## [RECORDS SUPPLIED]

---+---

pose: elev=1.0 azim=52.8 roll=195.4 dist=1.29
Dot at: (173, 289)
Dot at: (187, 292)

---+---

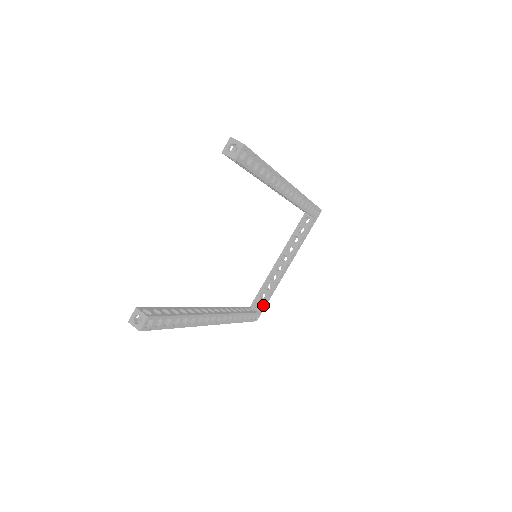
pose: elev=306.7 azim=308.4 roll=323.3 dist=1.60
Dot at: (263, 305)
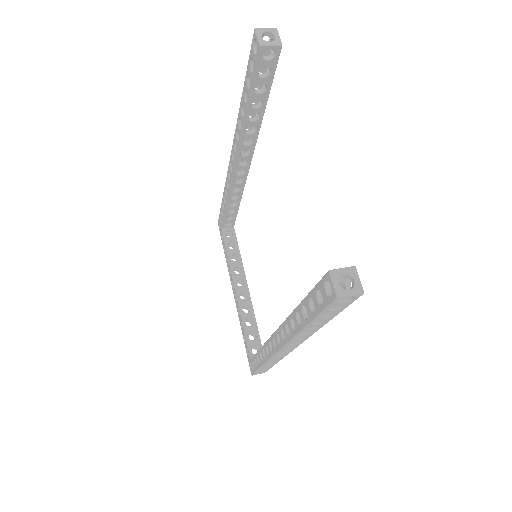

---+---

## [WRITTEN INSTRUCTION]
Please reproduce word for word everything from the line containing "pose: elev=306.7 azim=308.4" down to the line containing "Dot at: (263, 305)", both of those lines included.

## [RESULT OF THE EXERCISE]
pose: elev=306.7 azim=308.4 roll=323.3 dist=1.60
Dot at: (263, 305)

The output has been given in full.